Here’s a rundown of some of the highlights from the American Taxpayer Relief Act of 2012:
- Ordinary income: The tax deal increases rates to 39.6% for individuals earning more than $400,000 a year and married couples earning more than $450,000. Keep in mind that the new healthcare law adds a .9% tax increase on ordinary income over $200,000 for individuals and $250,000 for couples.
- Capital gains and dividends. The Taxpayer Relief Act was kind to investors. The Obama administration proposed a top rate on dividends of 39.6%. Instead, the rate on dividends as well as capital gains is 20%. The top rate starts above $400,000 for single filers and $450,000 for joint filers.
- Estate Tax: Congress kept the $5 million-per-person exemption in place but increased the top rate to 40%. In addition, the $5 million exemption remains in place for gift tax purposes.
- Alternative minimum tax: Congress provided a long-overdue fix for the AMT. The tax is designed to make sure that the wealthy can’t escape paying their fair share, but inflation over the years has lifted many middle-class households into the AMT’s clutches. The new law solves that problem permanently by indexing the tax to inflation. Bottom line: Ordinary households won’t be subject to a tax not intended for them.
- Tax loopholes: Many taxpayers will lose access to certain deductions. For instance, mortgage-mortgage-interest deductions will now be capped for individuals with income levels above $250,000 and joint filers with income above $300,000.

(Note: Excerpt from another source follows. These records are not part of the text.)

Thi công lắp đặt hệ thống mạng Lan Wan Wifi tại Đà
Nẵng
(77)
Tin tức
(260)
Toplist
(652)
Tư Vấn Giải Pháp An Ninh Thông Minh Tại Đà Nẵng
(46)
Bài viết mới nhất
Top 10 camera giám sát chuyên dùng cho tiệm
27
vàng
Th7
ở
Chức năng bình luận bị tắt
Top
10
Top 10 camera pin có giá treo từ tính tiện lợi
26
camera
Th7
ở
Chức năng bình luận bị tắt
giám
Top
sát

So we have certainty about taxes at long last. And that certainty enables us to make wiser decisions about everything from which investments to place in taxable versus non-taxable accounts to when and how we should cash out our investments.
They say that the only certainties in life are death and taxes—and taxes just became a little more certain. For reaching your financial goals, that’s a good thing.